The Parliament’s proposal could undermine Poland’s efforts for a more secure and cost-effective electricity supply and decarbonisation. Power plant projects already in an advanced state, which were approved by the Commission in Poland’s “capacity market” plan, would no longer benefit from any support because the Parliament is imposing new obligations on them i.e. direct application of new standards.
The lesson investors would draw is one of detrimental uncertainty. They would not be able to rely on any assurances and regulations approved by the Commission.
Germany’s “strategic reserves” model has been promoted as cheaper and more cost-effective than the “capacity market” but there is no consensus in that claim even among German energy experts. More importantly, in Poland, a “strategic reserve” model would be more costly than the already approved “capacity market”, which is driven by free market rules.
MEPs in the ITRE committee gave the rapporteur Krišjanis Karinš a direct mandate to begin negotiations with the Council on revised electricity regulation on the EU’s power markets. The negotiations might last at least until autumn, but probably longer.
The underestimated or unintended consequences of “double standards” set by the European Parliament can be explained by complex decision-making by the EU institutions with the involvement of 28 member states with their 28 energy mixes, various dimensions of energy markets, geography, interconnectivity with neighbours and national prioritisation (instead of balancing) of the “energy triangle” objectives – security of supply, environmental and climate sustainability, competitiveness.

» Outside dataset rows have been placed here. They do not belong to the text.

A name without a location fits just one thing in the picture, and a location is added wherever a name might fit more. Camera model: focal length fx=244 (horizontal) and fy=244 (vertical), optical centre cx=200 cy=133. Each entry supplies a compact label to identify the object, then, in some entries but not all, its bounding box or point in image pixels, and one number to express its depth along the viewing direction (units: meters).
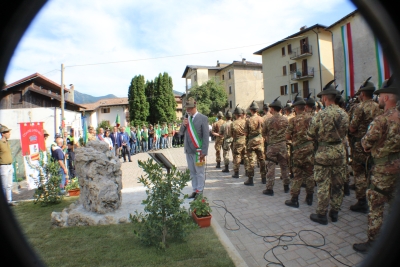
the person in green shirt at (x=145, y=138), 19.05
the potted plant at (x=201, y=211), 4.48
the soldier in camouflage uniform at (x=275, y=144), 6.30
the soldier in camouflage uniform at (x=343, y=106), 6.12
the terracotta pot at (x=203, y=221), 4.51
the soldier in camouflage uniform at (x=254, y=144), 7.50
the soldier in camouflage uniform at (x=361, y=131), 4.91
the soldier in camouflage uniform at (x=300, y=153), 5.46
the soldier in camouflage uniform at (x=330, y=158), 4.43
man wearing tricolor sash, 6.09
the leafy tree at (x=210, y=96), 44.10
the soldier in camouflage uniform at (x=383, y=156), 3.13
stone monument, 4.99
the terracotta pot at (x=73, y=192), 7.38
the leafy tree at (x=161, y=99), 44.34
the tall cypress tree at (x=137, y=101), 43.44
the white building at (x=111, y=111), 51.62
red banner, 8.41
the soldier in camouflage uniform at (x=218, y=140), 10.63
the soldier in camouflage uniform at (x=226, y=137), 9.74
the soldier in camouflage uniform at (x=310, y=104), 5.64
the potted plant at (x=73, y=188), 7.39
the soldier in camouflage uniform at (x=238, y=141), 8.46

It results in compromises, often made at the expense of the coherent logic and the effective implementation of the EU’s strategic objectives.
An efficient EU electricity market, with its clear, non-discriminatory rules and stable regulatory frameworks and consistent signals for investors, needs efficient electricity markets in member states.
Therefore, both the Council and the European Parliament must, in their co-legislative negotiations, take fully into account the diversity of Member States’ energy profiles.
Otherwise, neither an effective EU electricity market, nor security of supply, nor cost-effective solutions, nor the intended decarbonisation will be guaranteed…..neither on a national nor on a European-wide level. Even worse, it might fuel re-nationalisation trends in the EU; something already present to some degree.
The European Parliament’s position on electricity market design should be reconsidered in order to avoid discriminating against the energy profiles and plans of some member states – especially when they are already approved by the Commission.